O Brasil que eu quero

O Brasil que nós queremos obviamente não é o que a mídia quer. Quanto mais ignorante somos, mais manipulável nos tornamos. E quanto mais manipulável, mais a mídia tem poder e portanto mais dinheiro.

É uma matemática bem simples.

Há alguns meses a Globo criou sabe-se lá porque a mistificação do Casagrande.  Eu não o conheço, não tenho nada contra, só ouço falar bem, inclusive. Deve ser uma pessoa boa.

Mas é um clichê cada vez mais na moda que devemos exaltar o cara que parou de errar e não o que nem errou. É um clamor pela segunda chance, mesmo que ela seja a décima quinta e que terceiros sejam atingidos pelos erros constantes do “agora exemplo”.

Os mais fervorosos hoje bons samaritanos são ex-alguma merda. Parece que se reabilitar é mais importante do que não cometer os erros. Ou até pior: parece ser mais notável se dar méritos a quem faz merda do que a quem faz boas escolhas.

Não estamos aqui falando de um garoto fodido sem oportunidade. Estamos falando de alguém que se acha inclusive intelectual ao ponto de ser símbolo de movimentos políticos. Portanto, ao contrário de muitos casos, não falamos de uma vítima.

E então vem matérias, documentários, entrevistas, glamour. Que do caralho! Ele entrou nas drogas, destruiu vidas, pessoas, causou acidentes, sustentou traficantes pra se divertir e eu devo tê-lo como algo positivo.

Ok, é interessante se você olhar pela perspectiva de quem vive o mesmo problema. Mas aos meus olhos? Aos da maioria?

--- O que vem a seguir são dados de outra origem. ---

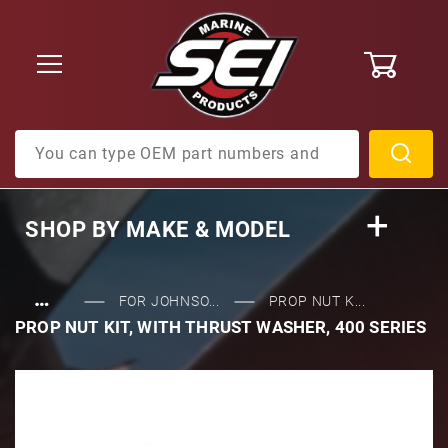
0
Product Search
SHOP BY
MAKE & MODEL
…
FOR JOHNSO...
PROP NUT K...
PROP NUT KIT, WITH THRUST WASHER, 400 SERIES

Primeiro que na mesma semana em que dá palestras sobre como se recuperar mostra-se não tão bem assim. Constrangedor ir ao ar dormindo, claramente alterado. Seja por drogas lícitas, ilícitas, tanto faz. Não há qualquer cabimento entre usar alguém de exemplo de recuperação num dia e coloca-lo no ar para mostrar seu desequilibrio 3 dias depois.

Não vou entrar no mérito do comentarista. Nem da pessoa. Mas do exemplo em si.

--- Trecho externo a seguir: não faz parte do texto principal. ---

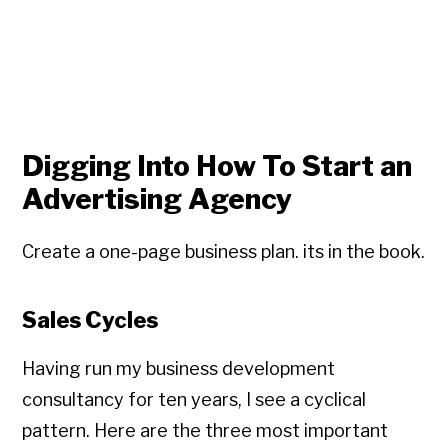
Digging Into How To Start an
Advertising Agency
Create a one-page business plan. its in the book.
Sales Cycles
Having run my business development
consultancy for ten years, I see a cyclical
pattern. Here are the three most important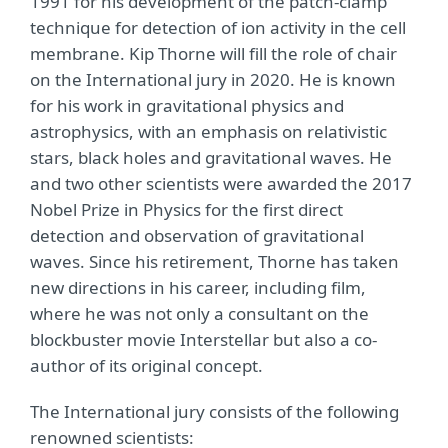
1991 for his development of the patch-clamp
technique for detection of ion activity in the cell
membrane. Kip Thorne will fill the role of chair
on the International jury in 2020. He is known
for his work in gravitational physics and
astrophysics, with an emphasis on relativistic
stars, black holes and gravitational waves. He
and two other scientists were awarded the 2017
Nobel Prize in Physics for the first direct
detection and observation of gravitational
waves. Since his retirement, Thorne has taken
new directions in his career, including film,
where he was not only a consultant on the
blockbuster movie Interstellar but also a co-
author of its original concept.
The International jury consists of the following
renowned scientists: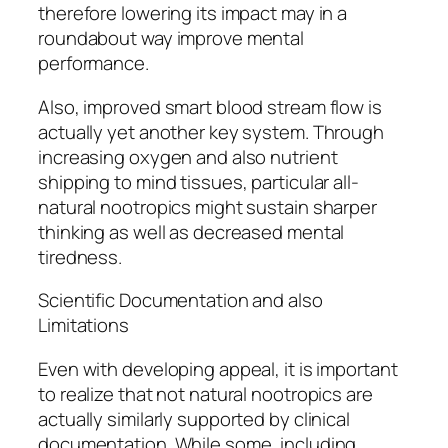
therefore lowering its impact may in a
roundabout way improve mental
performance.
Also, improved smart blood stream flow is
actually yet another key system. Through
increasing oxygen and also nutrient
shipping to mind tissues, particular all-
natural nootropics might sustain sharper
thinking as well as decreased mental
tiredness.
Scientific Documentation and also
Limitations
Even with developing appeal, it is important
to realize that not natural nootropics are
actually similarly supported by clinical
documentation. While some, including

Ao lado dele costuma estar um garoto de nenhum glamour, de vida impressionantemente correta, de habitos exemplares, educação impecável e alvo de cobiça das mais fofas sogras de todo país. Ao Caio, pouca exposição como “exemplo”. Ao Casão, toda.

Que valores são esses que o Brasil carrega hoje? Ou que a mídia tenta nos impor.

Porque junto da matéria que mostra um dos funcionários da casa lutando contra as drogas não há também uma mostrando a família do garotinho que o dinheiro dado por quem usa destruiu nas mãos do traficante na favela?

Quem é a vítima? Quem é o vilão e quem é o exemplo? Pra quem eu aponto quando for dizer aos  meus filhos o que é bom ou ruim?

Porque o Casagrande é um exemplo? Porque as pessoas morrem de medo de contestar essa postura da Globo quanto a isso?

Eu torço muito por ele. De verdade. Mas eu não acho que expor um sujeito a dormir na televisão ao vivo seja uma forma inteligente de mostrar nenhum tipo de recuperação e muito menos de glamourizar um vilão que, por sua escolha, se tornou “vítima”.

Vítima é quem toma um tiro com a arma que o traficante comprou com o dinheiro de quem usa. É a família de quem usa. A pessoa que tá no outro carro num acidente causado por um viciado. O garotinho que tem a favela tomada por um bandido que o força a ir pro caminho errado enquanto os playboys consomem a porra da droga.

O exemplo do que queremos está na Globo também. Mas sem mídia e glamour. Se chama Caio. Não Casagrande.